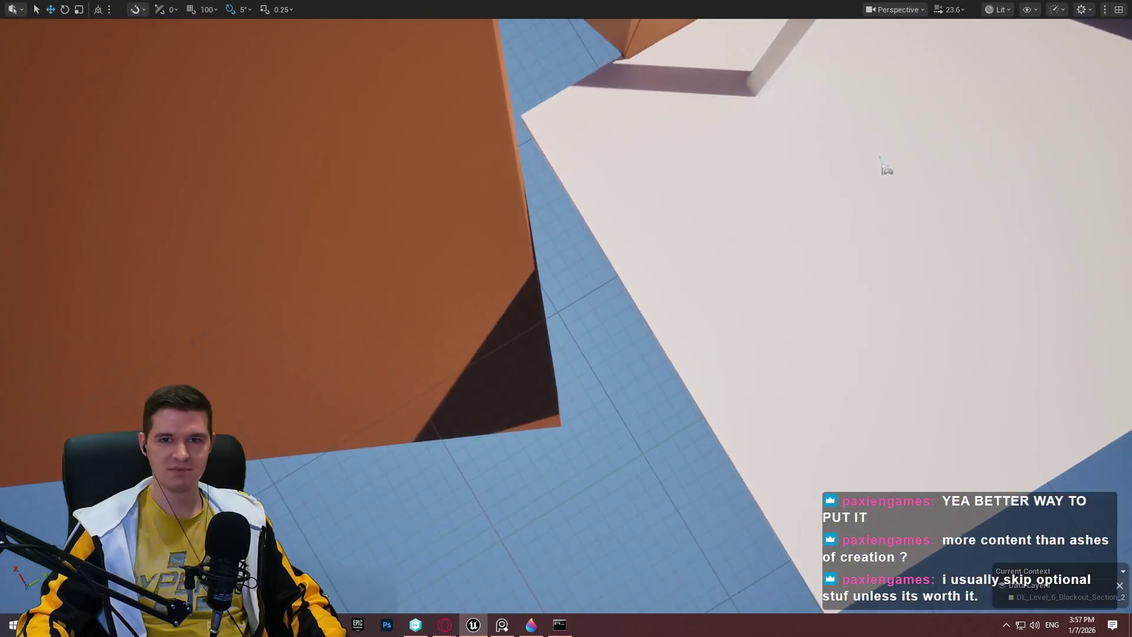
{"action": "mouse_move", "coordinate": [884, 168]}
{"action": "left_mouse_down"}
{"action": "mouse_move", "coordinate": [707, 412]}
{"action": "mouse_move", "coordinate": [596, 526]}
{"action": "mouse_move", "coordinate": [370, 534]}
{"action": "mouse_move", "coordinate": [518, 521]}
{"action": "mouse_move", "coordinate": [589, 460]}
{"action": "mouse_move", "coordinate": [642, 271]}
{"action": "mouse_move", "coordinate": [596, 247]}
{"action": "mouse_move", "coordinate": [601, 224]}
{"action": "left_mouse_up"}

_ _ _

:: Problem requirements ::
For each record above, write out its text exactly and skip any picture.

:: Answer to the exercise ::
{"action": "mouse_move", "coordinate": [884, 168]}
{"action": "left_mouse_down"}
{"action": "mouse_move", "coordinate": [707, 412]}
{"action": "mouse_move", "coordinate": [596, 526]}
{"action": "mouse_move", "coordinate": [370, 534]}
{"action": "mouse_move", "coordinate": [518, 521]}
{"action": "mouse_move", "coordinate": [589, 460]}
{"action": "mouse_move", "coordinate": [642, 271]}
{"action": "mouse_move", "coordinate": [596, 247]}
{"action": "mouse_move", "coordinate": [601, 224]}
{"action": "left_mouse_up"}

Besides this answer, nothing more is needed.